Apple continues to aggressively adopt solar to power its data centers. On Tuesday, Apple CEO Tim Cook announced that the company plans to spend $850 million to purchase energy from a solar panel farm that is being built by First Solar in Monterey, California.
The companies called the deal the largest ever to supply clean power to a commercial user. The deal is structured as a power purchase agreement (or PPA) over 25 years, which means that Apple has agreed to buy the solar power at a fixed low rate over 25 years. At the Goldman Sachs Tech and Internet Conference, where Apple made the announcement, Cook said the deal “makes business sense” for Apple.
The solar farm, called the California Flats Solar Project, will be built by solar giant First Solar on 2,900 acres, and it will have enough capacity for 280 MW. The site will use First Solar’s solar panels.

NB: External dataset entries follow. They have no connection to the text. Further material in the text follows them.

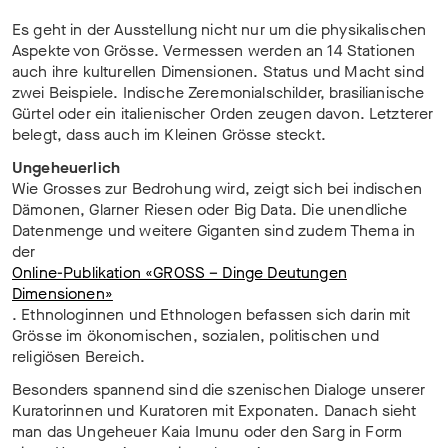
Es geht in der Ausstellung nicht nur um die physikalischen
Aspekte von Grösse. Vermessen werden an 14 Stationen
auch ihre kulturellen Dimensionen. Status und Macht sind
zwei Beispiele. Indische Zeremonialschilder, brasilianische
Gürtel oder ein italienischer Orden zeugen davon. Letzterer
belegt, dass auch im Kleinen Grösse steckt.
Ungeheuerlich
Wie Grosses zur Bedrohung wird, zeigt sich bei indischen
Dämonen, Glarner Riesen oder Big Data. Die unendliche
Datenmenge und weitere Giganten sind zudem Thema in
der
Online-Publikation «GROSS – Dinge Deutungen
Dimensionen»
. Ethnologinnen und Ethnologen befassen sich darin mit
Grösse im ökonomischen, sozialen, politischen und
religiösen Bereich.
Besonders spannend sind die szenischen Dialoge unserer
Kuratorinnen und Kuratoren mit Exponaten. Danach sieht
man das Ungeheuer Kaia Imunu oder den Sarg in Form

Apple will buy the power from 130 MW, and in a separate deal PG&E will buy the solar power from 150 MW. The amount of power that Apple is buying is the equivalent to power 60,000 average California homes.
Having a company, like Apple, or a utility, like PG&E, lined up to buy the power from a solar farm is an important part of getting the solar farm built. So the fact that Apple entered into the PPA with First Solar, helped First Solar get the project ready for construction.
Construction will start on the California Flats Solar Project in mid-2015 and is supposed to be finished by the end of 2016. First Solar said that the Monterey County Planning Commission has approved the project, but now it needs to be approved by the Monterey County Board of Supervisors.
Cook said that the amount of solar that Apple is purchasing from the farm will be enough to provide clean power for its new campus in California, all of its other offices, all 52 retail stores in California, and its data center in the state.
Before Cook made the announcement he noted that “We know at Apple that climate change is real, and our view is the time for talk has past. The time for action is now.”
Apple has committed to use 100 percent clean energy, and over the past few years has been implementing that goal by building and financing solar farms, among other methods. At the end of 2013 I took an in-depth dive into Apple’s clean energy strategy.
Apple has built solar farms in North Carolina, one outside of Reno, Nevada, and will also use solar to power a command center data center in Arizona, announced last week. The Arizona solar farms will be built in partnership with local utility Salt River Project, and will provide 70 MW of solar power for Apple, which is enough solar energy for 14,500 Arizonan homes.